Requirement —
List every research topic that the profile of Syd Lovibond below names as part of his own research.

Extract —
Jubilee Fellow – 2015
Emeritus Professor Syd Lovibond
BA (Melbourne), MA, PhD, AUA (Adelaide)
2015 Reflections
Syd Lovibond is an elder statesman of Australian psychology. He trained at the Universities of Adelaide and Melbourne, and started his academic career at the fledgling Department of Psychology at Adelaide when it separated from the Department of Philosophy in the 1950s. He was an early proponent of behaviour therapy, and wrote a book on the application of conditioning methods to the treatment of bed-wetting. He was active in promoting evidence-based training and practice in psychology, and served as the fourth President of the Australian Psychological Society from 1968-9. In 1969 Syd took up a Chair in Psychology at the University of New South Wales, and over the next 15 years he established the School of Psychology as a research-active department with strengths in both experimental and clinical psychology. His own research spanned a wide variety of topics from controlled drinking interventions to mock prisons, driving behaviour and the measurement of negative affect.

Information shown —
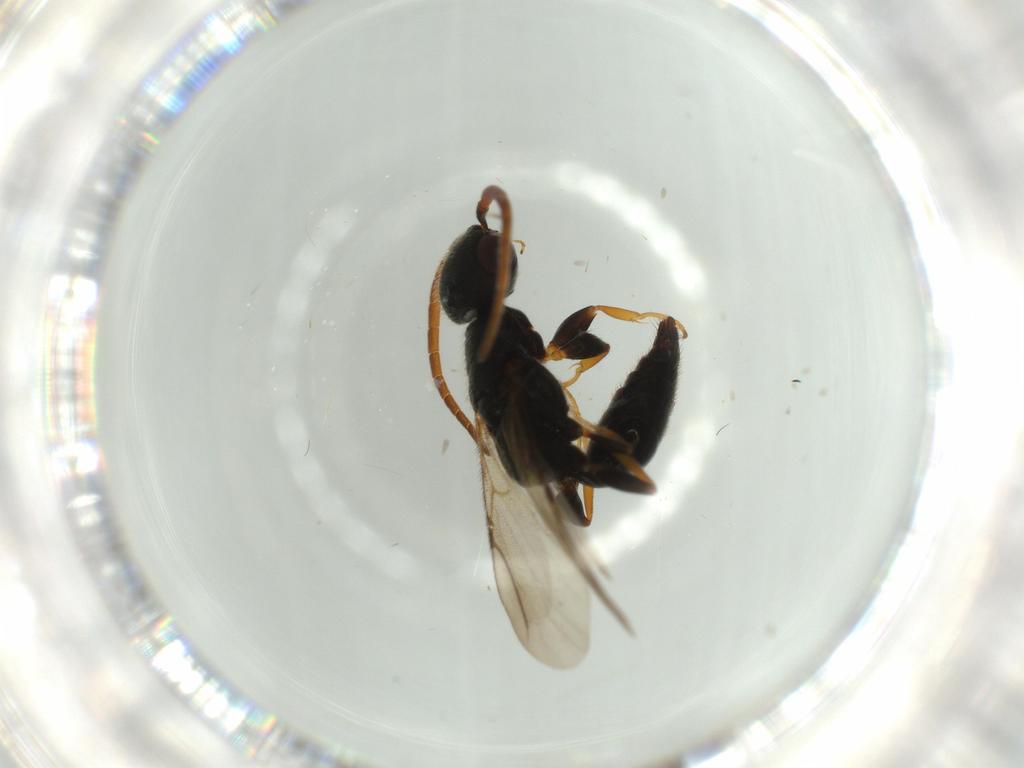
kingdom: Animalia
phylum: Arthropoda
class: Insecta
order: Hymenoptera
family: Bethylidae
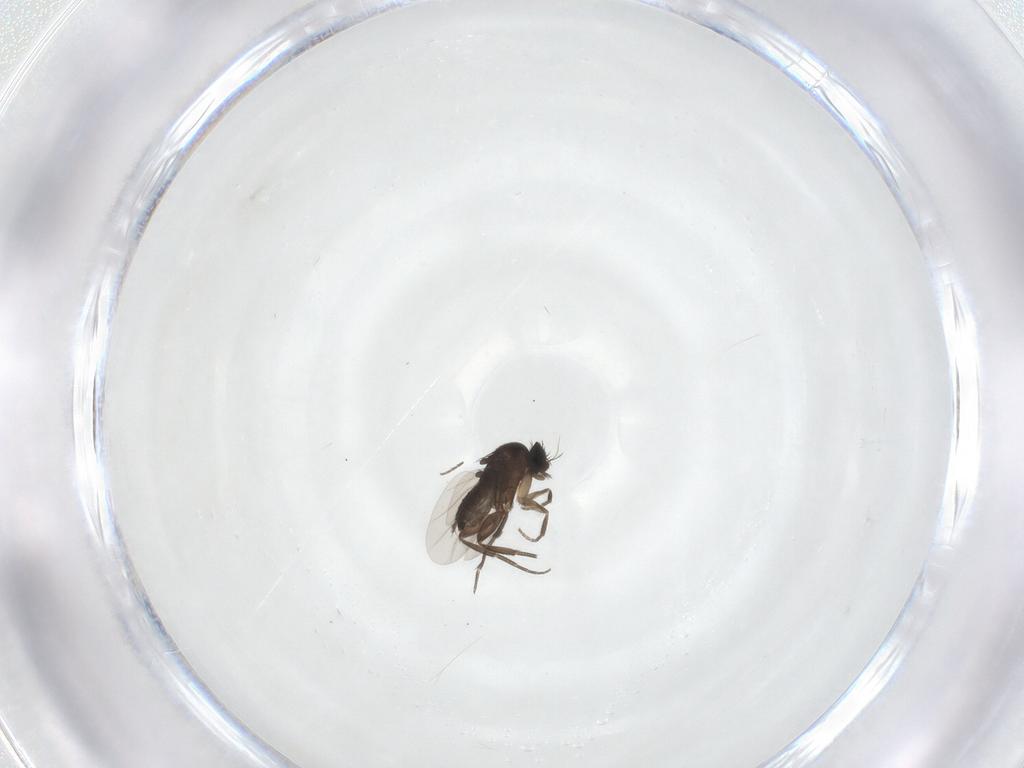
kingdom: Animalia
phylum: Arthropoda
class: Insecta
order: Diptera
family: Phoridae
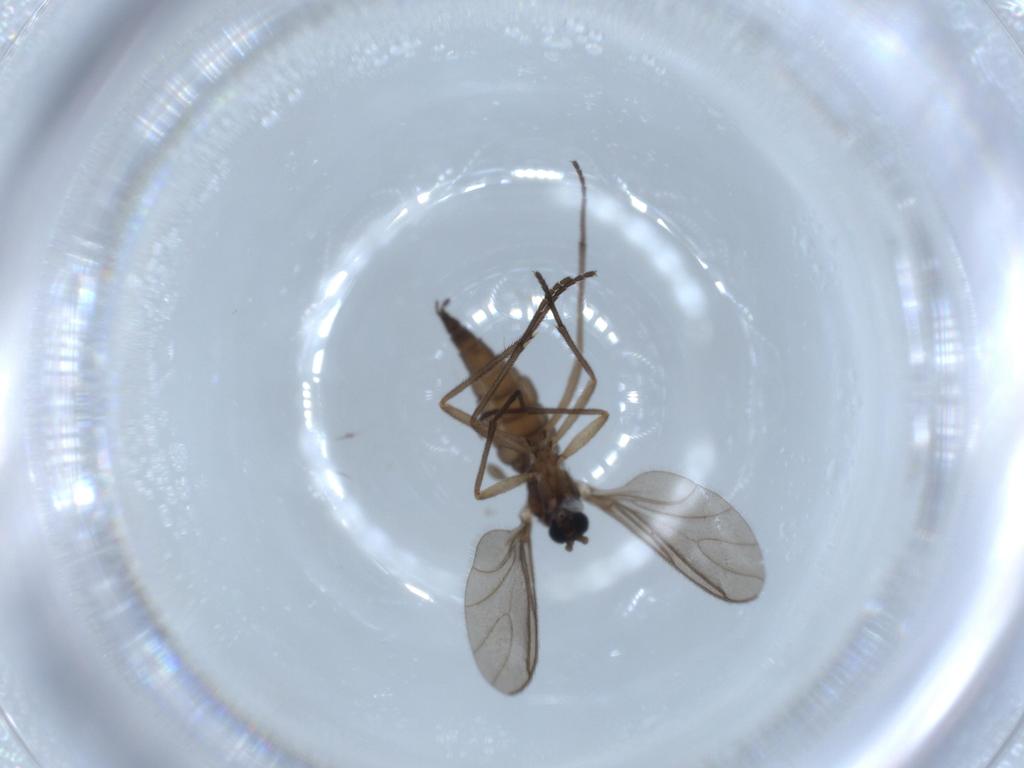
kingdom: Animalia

Written reply —
- Controlled drinking interventions
- Mock prisons
- Driving behaviour
- The measurement of negative affect